▶ **Challenge**
The data must be written out once more, precisely as given.

▶ **Recorded data**

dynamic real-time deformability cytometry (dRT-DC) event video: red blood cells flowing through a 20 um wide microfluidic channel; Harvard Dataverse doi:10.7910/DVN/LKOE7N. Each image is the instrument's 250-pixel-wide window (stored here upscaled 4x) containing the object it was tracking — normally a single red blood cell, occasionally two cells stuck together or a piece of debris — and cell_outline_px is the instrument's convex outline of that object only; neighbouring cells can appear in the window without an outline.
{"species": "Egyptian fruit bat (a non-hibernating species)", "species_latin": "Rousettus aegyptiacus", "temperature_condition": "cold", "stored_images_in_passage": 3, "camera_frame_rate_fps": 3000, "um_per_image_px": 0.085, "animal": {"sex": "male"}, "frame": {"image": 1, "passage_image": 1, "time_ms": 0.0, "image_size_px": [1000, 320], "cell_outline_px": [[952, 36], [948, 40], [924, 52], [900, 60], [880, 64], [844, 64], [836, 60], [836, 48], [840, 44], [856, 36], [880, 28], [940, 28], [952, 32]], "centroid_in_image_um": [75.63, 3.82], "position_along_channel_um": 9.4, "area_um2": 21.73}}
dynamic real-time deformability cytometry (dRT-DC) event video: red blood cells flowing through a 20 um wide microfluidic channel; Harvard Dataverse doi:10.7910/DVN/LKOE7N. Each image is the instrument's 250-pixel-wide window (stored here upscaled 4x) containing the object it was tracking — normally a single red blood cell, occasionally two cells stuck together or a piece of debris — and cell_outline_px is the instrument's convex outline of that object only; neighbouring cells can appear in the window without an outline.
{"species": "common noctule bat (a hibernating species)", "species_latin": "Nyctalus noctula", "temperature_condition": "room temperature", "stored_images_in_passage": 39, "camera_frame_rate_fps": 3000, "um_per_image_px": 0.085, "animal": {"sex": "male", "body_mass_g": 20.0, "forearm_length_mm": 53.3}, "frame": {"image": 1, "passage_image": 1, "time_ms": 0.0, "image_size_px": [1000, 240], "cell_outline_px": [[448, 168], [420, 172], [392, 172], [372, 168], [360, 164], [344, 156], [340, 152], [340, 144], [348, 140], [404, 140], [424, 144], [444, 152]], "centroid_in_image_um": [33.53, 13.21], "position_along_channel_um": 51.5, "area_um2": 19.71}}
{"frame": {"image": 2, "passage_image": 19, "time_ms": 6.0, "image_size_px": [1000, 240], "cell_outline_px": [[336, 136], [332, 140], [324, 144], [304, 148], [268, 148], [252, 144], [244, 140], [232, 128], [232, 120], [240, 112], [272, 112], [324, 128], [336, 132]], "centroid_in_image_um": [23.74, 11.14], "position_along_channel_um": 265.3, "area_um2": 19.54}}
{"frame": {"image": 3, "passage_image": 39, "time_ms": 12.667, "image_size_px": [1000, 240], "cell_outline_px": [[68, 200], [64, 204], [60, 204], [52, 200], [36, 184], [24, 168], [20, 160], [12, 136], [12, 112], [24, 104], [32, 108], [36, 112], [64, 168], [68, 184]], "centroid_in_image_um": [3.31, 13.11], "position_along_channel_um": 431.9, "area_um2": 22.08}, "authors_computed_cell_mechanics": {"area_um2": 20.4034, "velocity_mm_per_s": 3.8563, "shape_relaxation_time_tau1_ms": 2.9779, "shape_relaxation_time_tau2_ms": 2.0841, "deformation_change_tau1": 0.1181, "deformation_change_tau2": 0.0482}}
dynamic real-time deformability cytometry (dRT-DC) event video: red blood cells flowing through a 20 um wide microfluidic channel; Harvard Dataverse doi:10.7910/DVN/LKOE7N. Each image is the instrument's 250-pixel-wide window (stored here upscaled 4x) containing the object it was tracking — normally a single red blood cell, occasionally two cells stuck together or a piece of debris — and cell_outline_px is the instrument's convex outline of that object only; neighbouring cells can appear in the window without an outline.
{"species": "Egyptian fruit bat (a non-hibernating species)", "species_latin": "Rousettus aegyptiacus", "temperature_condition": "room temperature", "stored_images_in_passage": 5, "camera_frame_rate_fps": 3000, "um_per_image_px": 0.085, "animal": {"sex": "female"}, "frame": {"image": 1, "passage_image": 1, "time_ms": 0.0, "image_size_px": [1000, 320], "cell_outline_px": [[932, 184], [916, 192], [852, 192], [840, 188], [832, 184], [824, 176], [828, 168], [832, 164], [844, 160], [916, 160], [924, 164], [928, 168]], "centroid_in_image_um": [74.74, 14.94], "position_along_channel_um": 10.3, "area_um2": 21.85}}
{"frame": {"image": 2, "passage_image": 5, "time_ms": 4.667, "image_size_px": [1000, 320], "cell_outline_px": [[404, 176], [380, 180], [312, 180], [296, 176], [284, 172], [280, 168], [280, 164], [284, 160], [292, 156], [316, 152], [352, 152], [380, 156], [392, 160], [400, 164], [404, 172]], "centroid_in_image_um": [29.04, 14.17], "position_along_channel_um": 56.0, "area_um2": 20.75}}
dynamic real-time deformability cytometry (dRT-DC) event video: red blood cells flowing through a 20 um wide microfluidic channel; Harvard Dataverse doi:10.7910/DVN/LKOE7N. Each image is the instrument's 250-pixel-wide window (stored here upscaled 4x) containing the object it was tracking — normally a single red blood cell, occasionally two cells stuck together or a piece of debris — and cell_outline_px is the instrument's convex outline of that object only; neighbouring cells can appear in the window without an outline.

▶ **Response for this exercise**
dynamic real-time deformability cytometry (dRT-DC) event video: red blood cells flowing through a 20 um wide microfluidic channel; Harvard Dataverse doi:10.7910/DVN/LKOE7N. Each image is the instrument's 250-pixel-wide window (stored here upscaled 4x) containing the object it was tracking — normally a single red blood cell, occasionally two cells stuck together or a piece of debris — and cell_outline_px is the instrument's convex outline of that object only; neighbouring cells can appear in the window without an outline.
{"species": "Egyptian fruit bat (a non-hibernating species)", "species_latin": "Rousettus aegyptiacus", "temperature_condition": "cold", "stored_images_in_passage": 3, "camera_frame_rate_fps": 3000, "um_per_image_px": 0.085, "animal": {"sex": "male"}, "frame": {"image": 1, "passage_image": 1, "time_ms": 0.0, "image_size_px": [1000, 320], "cell_outline_px": [[952, 36], [948, 40], [924, 52], [900, 60], [880, 64], [844, 64], [836, 60], [836, 48], [840, 44], [856, 36], [880, 28], [940, 28], [952, 32]], "centroid_in_image_um": [75.63, 3.82], "position_along_channel_um": 9.4, "area_um2": 21.73}}
dynamic real-time deformability cytometry (dRT-DC) event video: red blood cells flowing through a 20 um wide microfluidic channel; Harvard Dataverse doi:10.7910/DVN/LKOE7N. Each image is the instrument's 250-pixel-wide window (stored here upscaled 4x) containing the object it was tracking — normally a single red blood cell, occasionally two cells stuck together or a piece of debris — and cell_outline_px is the instrument's convex outline of that object only; neighbouring cells can appear in the window without an outline.
{"species": "common noctule bat (a hibernating species)", "species_latin": "Nyctalus noctula", "temperature_condition": "room temperature", "stored_images_in_passage": 39, "camera_frame_rate_fps": 3000, "um_per_image_px": 0.085, "animal": {"sex": "male", "body_mass_g": 20.0, "forearm_length_mm": 53.3}, "frame": {"image": 1, "passage_image": 1, "time_ms": 0.0, "image_size_px": [1000, 240], "cell_outline_px": [[448, 168], [420, 172], [392, 172], [372, 168], [360, 164], [344, 156], [340, 152], [340, 144], [348, 140], [404, 140], [424, 144], [444, 152]], "centroid_in_image_um": [33.53, 13.21], "position_along_channel_um": 51.5, "area_um2": 19.71}}
{"frame": {"image": 2, "passage_image": 19, "time_ms": 6.0, "image_size_px": [1000, 240], "cell_outline_px": [[336, 136], [332, 140], [324, 144], [304, 148], [268, 148], [252, 144], [244, 140], [232, 128], [232, 120], [240, 112], [272, 112], [324, 128], [336, 132]], "centroid_in_image_um": [23.74, 11.14], "position_along_channel_um": 265.3, "area_um2": 19.54}}
{"frame": {"image": 3, "passage_image": 39, "time_ms": 12.667, "image_size_px": [1000, 240], "cell_outline_px": [[68, 200], [64, 204], [60, 204], [52, 200], [36, 184], [24, 168], [20, 160], [12, 136], [12, 112], [24, 104], [32, 108], [36, 112], [64, 168], [68, 184]], "centroid_in_image_um": [3.31, 13.11], "position_along_channel_um": 431.9, "area_um2": 22.08}, "authors_computed_cell_mechanics": {"area_um2": 20.4034, "velocity_mm_per_s": 3.8563, "shape_relaxation_time_tau1_ms": 2.9779, "shape_relaxation_time_tau2_ms": 2.0841, "deformation_change_tau1": 0.1181, "deformation_change_tau2": 0.0482}}
dynamic real-time deformability cytometry (dRT-DC) event video: red blood cells flowing through a 20 um wide microfluidic channel; Harvard Dataverse doi:10.7910/DVN/LKOE7N. Each image is the instrument's 250-pixel-wide window (stored here upscaled 4x) containing the object it was tracking — normally a single red blood cell, occasionally two cells stuck together or a piece of debris — and cell_outline_px is the instrument's convex outline of that object only; neighbouring cells can appear in the window without an outline.
{"species": "Egyptian fruit bat (a non-hibernating species)", "species_latin": "Rousettus aegyptiacus", "temperature_condition": "room temperature", "stored_images_in_passage": 5, "camera_frame_rate_fps": 3000, "um_per_image_px": 0.085, "animal": {"sex": "female"}, "frame": {"image": 1, "passage_image": 1, "time_ms": 0.0, "image_size_px": [1000, 320], "cell_outline_px": [[932, 184], [916, 192], [852, 192], [840, 188], [832, 184], [824, 176], [828, 168], [832, 164], [844, 160], [916, 160], [924, 164], [928, 168]], "centroid_in_image_um": [74.74, 14.94], "position_along_channel_um": 10.3, "area_um2": 21.85}}
{"frame": {"image": 2, "passage_image": 5, "time_ms": 4.667, "image_size_px": [1000, 320], "cell_outline_px": [[404, 176], [380, 180], [312, 180], [296, 176], [284, 172], [280, 168], [280, 164], [284, 160], [292, 156], [316, 152], [352, 152], [380, 156], [392, 160], [400, 164], [404, 172]], "centroid_in_image_um": [29.04, 14.17], "position_along_channel_um": 56.0, "area_um2": 20.75}}
dynamic real-time deformability cytometry (dRT-DC) event video: red blood cells flowing through a 20 um wide microfluidic channel; Harvard Dataverse doi:10.7910/DVN/LKOE7N. Each image is the instrument's 250-pixel-wide window (stored here upscaled 4x) containing the object it was tracking — normally a single red blood cell, occasionally two cells stuck together or a piece of debris — and cell_outline_px is the instrument's convex outline of that object only; neighbouring cells can appear in the window without an outline.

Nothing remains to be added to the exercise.